You can also define that control characters (ASCII 0 to 31) in a string should be sorted at the end. To do this, put the values 0xE0 through 0xFF into the first 32 bytes of your collating table.

Format of an Alternate Collating Sequence File

Byte Range Description
0 Signature byte, always 0xAC (172)
1-8 (8 bytes) 8-byte name that identifies the table
9-264 (256 bytes) Collating table

Making an ACS Active

Once an ACS file has been created, you can make it active by adding a line to your DFBTRDRV.INT file stating:

ACS "MYACS.ACS"

The driver will read the DFBTRDRV.INT file when it is loaded. Any index created by the driver when an ACS is active will be sorted by the collating table specified in the ACS file. If the table is used later without the ACS being active, it will still be sorted using the ACS that was active when the table was created.

Using an ACS with Case-Insensitive Index Segments

An ACS is only used on index segments that are case-sensitive. When the flag for a case-insensitive segment is used, the segment will sort following the ASCII collating sequence. If you want case-insensitive index segments to be sorted by an ACS as well, you need to specify an extra ACS for this by adding a line to your DFBTRDRV.INT file stating:

ACS_UPPER "MYUPACS.ACS"

This will use this ACS for every string-based index segment.

Restructuring a File

When a table is being restructured, the driver will attempt to reuse the ACS an index was using before.

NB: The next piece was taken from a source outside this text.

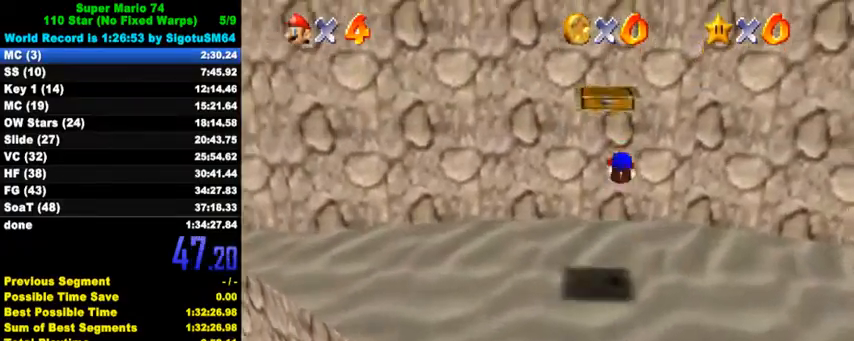
{"keys": [], "events": [[133, "shift", "up"], [133, "y", "up"]]}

This means that restructuring an existing Pervasive.SQL table will keep its original ACS, regardless of whether you have an active ACS or not.

Switching the ACS of an Index

To switch the ACS an index is using, you must drop every index that is using the ACS, reopen the table with the new ACS active, and recreate the indexes.

If you are adding an index and the name of the active ACS is the same as the name of an ACS already in use by the table, then the ACS already in use will be applied. It does not check whether the contents of the ACS are different; it only checks the name of the ACS.

Removing the ACS of an Index

To delete the ACS an index is using, you must drop every index that is using the ACS, reopen the table with no ACS active, and recreate the indexes.

Note

Overlap columns were replaced by multi-segment relationships in DataFlex 11.0 and are now obsolete.